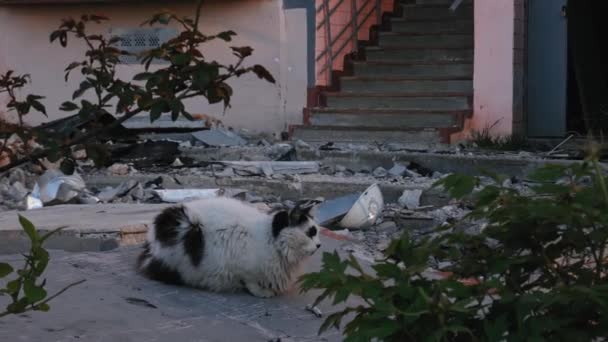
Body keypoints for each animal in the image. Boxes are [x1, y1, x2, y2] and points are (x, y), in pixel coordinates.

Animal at [135, 196, 320, 298]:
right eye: (310, 233)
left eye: (316, 232)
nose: (319, 245)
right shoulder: (244, 268)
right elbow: (251, 282)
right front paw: (262, 292)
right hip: (186, 232)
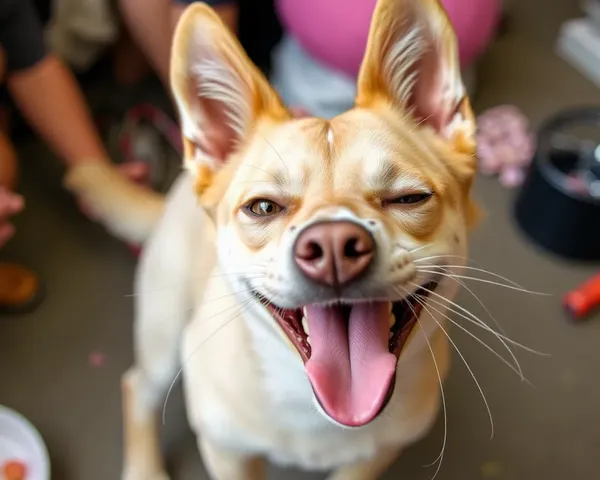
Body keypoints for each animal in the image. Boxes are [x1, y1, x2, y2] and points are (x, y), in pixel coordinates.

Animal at [91, 0, 480, 478]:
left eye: (408, 197)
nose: (334, 247)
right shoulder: (227, 452)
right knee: (136, 387)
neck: (317, 407)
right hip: (163, 333)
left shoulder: (375, 457)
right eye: (263, 207)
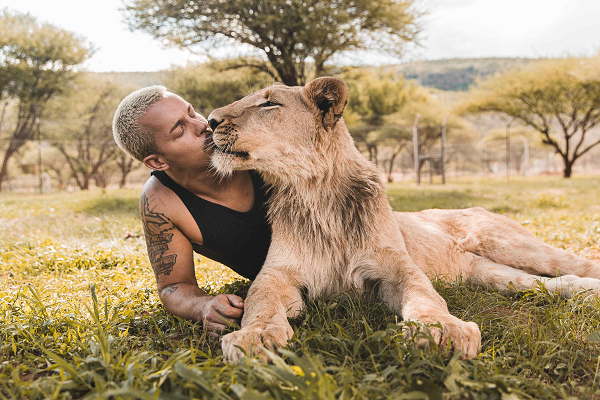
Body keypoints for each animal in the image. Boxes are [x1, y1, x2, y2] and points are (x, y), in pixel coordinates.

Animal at [205, 76, 600, 362]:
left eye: (268, 103)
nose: (209, 121)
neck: (316, 193)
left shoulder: (394, 265)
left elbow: (425, 294)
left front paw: (442, 330)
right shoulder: (277, 272)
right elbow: (259, 301)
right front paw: (256, 336)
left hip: (509, 243)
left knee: (576, 264)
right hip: (485, 273)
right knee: (544, 282)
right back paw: (585, 294)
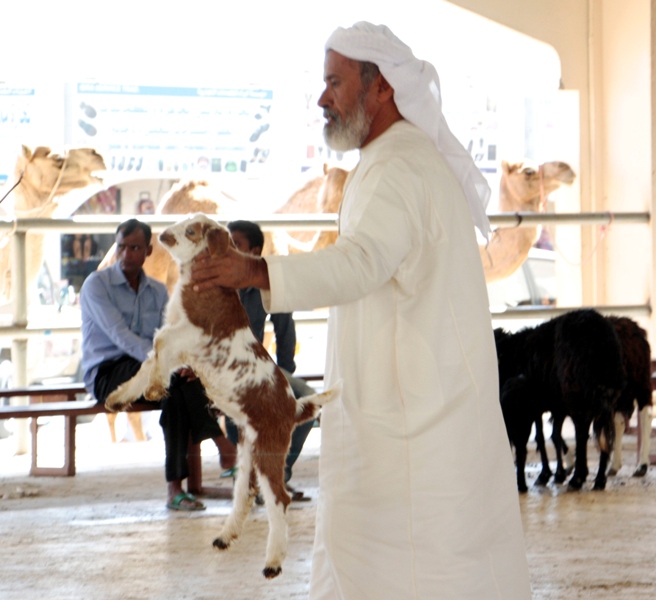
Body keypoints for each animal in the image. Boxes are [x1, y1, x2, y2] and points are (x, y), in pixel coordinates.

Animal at [494, 310, 624, 492]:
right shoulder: (557, 407)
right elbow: (554, 436)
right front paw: (557, 473)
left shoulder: (533, 407)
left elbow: (541, 437)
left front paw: (548, 474)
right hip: (604, 398)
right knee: (603, 435)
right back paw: (598, 480)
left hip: (577, 395)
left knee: (582, 435)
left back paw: (577, 479)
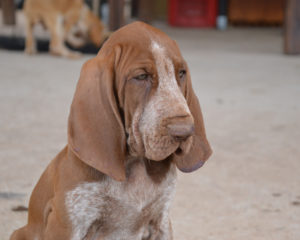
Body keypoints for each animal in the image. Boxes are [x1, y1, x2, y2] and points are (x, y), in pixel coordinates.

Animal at [8, 21, 211, 239]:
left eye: (181, 73)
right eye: (141, 76)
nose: (185, 130)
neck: (135, 163)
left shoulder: (161, 221)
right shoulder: (67, 224)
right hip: (20, 233)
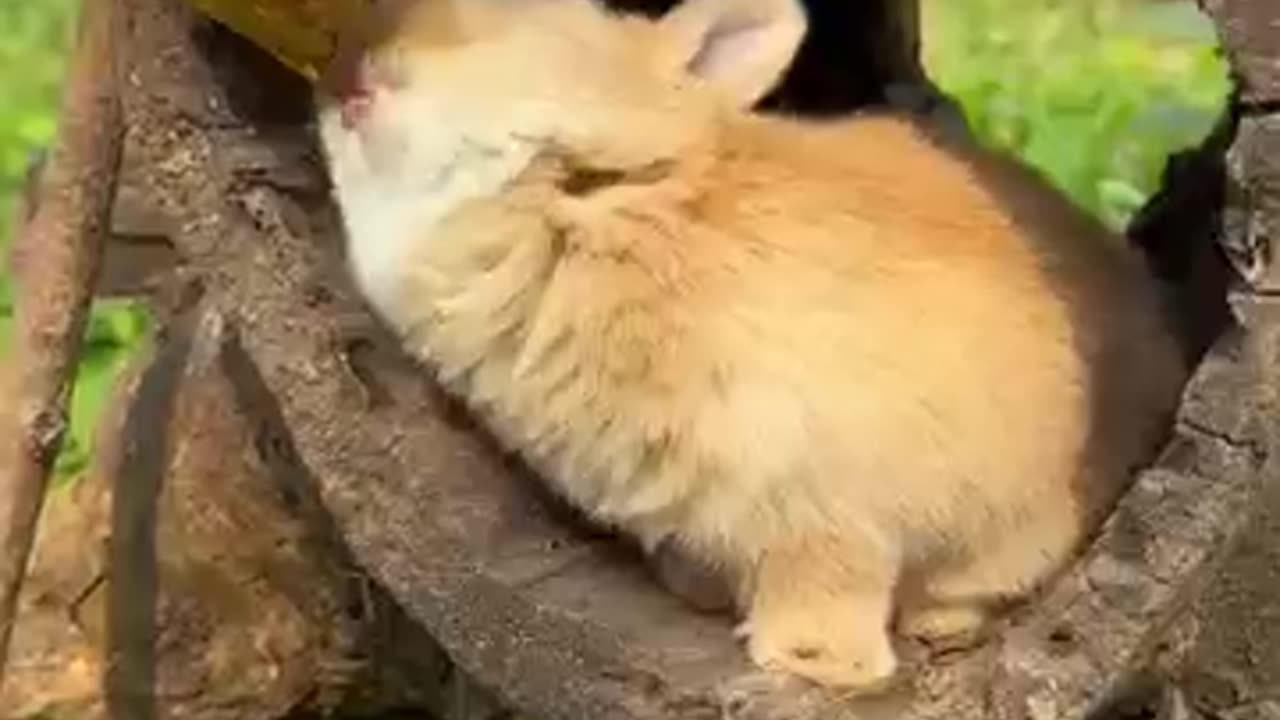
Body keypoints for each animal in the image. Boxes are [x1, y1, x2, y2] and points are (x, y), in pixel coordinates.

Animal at [312, 0, 1187, 691]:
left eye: (525, 22)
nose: (352, 70)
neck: (613, 205)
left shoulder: (830, 515)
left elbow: (829, 595)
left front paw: (811, 659)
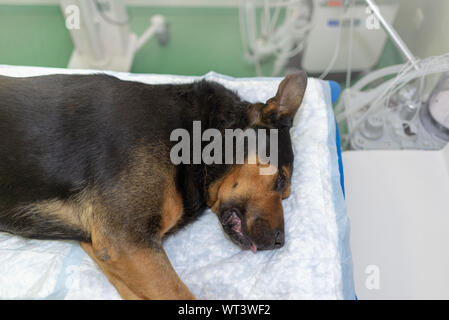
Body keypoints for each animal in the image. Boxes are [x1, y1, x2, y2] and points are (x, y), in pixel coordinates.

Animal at [0, 70, 304, 300]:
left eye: (286, 192)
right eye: (280, 179)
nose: (280, 242)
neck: (198, 137)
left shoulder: (108, 249)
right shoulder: (126, 240)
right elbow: (178, 293)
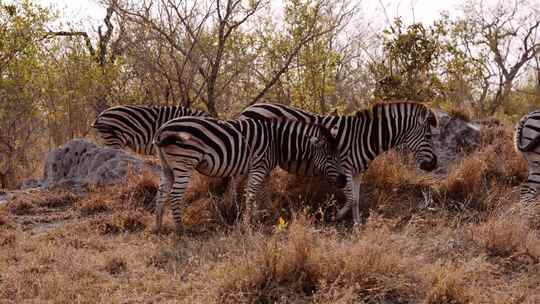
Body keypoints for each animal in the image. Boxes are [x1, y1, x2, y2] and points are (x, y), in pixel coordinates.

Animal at [153, 116, 346, 233]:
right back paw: (180, 230)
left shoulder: (264, 170)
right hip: (184, 163)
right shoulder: (259, 166)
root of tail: (162, 129)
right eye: (331, 157)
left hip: (167, 167)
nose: (344, 181)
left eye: (339, 154)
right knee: (175, 195)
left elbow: (263, 194)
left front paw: (268, 217)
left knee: (161, 194)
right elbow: (251, 194)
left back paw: (158, 226)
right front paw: (248, 224)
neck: (276, 141)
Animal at [240, 102, 438, 226]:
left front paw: (357, 227)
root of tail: (249, 107)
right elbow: (351, 199)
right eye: (429, 136)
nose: (433, 164)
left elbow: (356, 200)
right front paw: (335, 217)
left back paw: (264, 212)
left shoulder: (358, 171)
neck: (364, 137)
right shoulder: (345, 168)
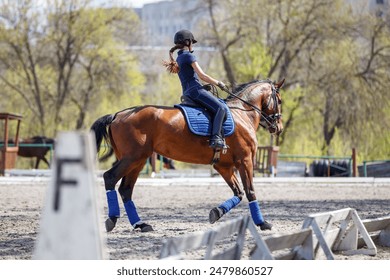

=====

Please go through the data above and copy each line containing the word "front".

- **Answer area**
right front paw: (262, 292)
left front paw: (442, 330)
right front paw: (256, 336)
right front paw: (557, 473)
left front paw: (548, 474)
left front paw: (811, 659)
left front paw: (268, 217)
right front paw: (248, 224)
left front paw: (357, 227)
right front paw: (335, 217)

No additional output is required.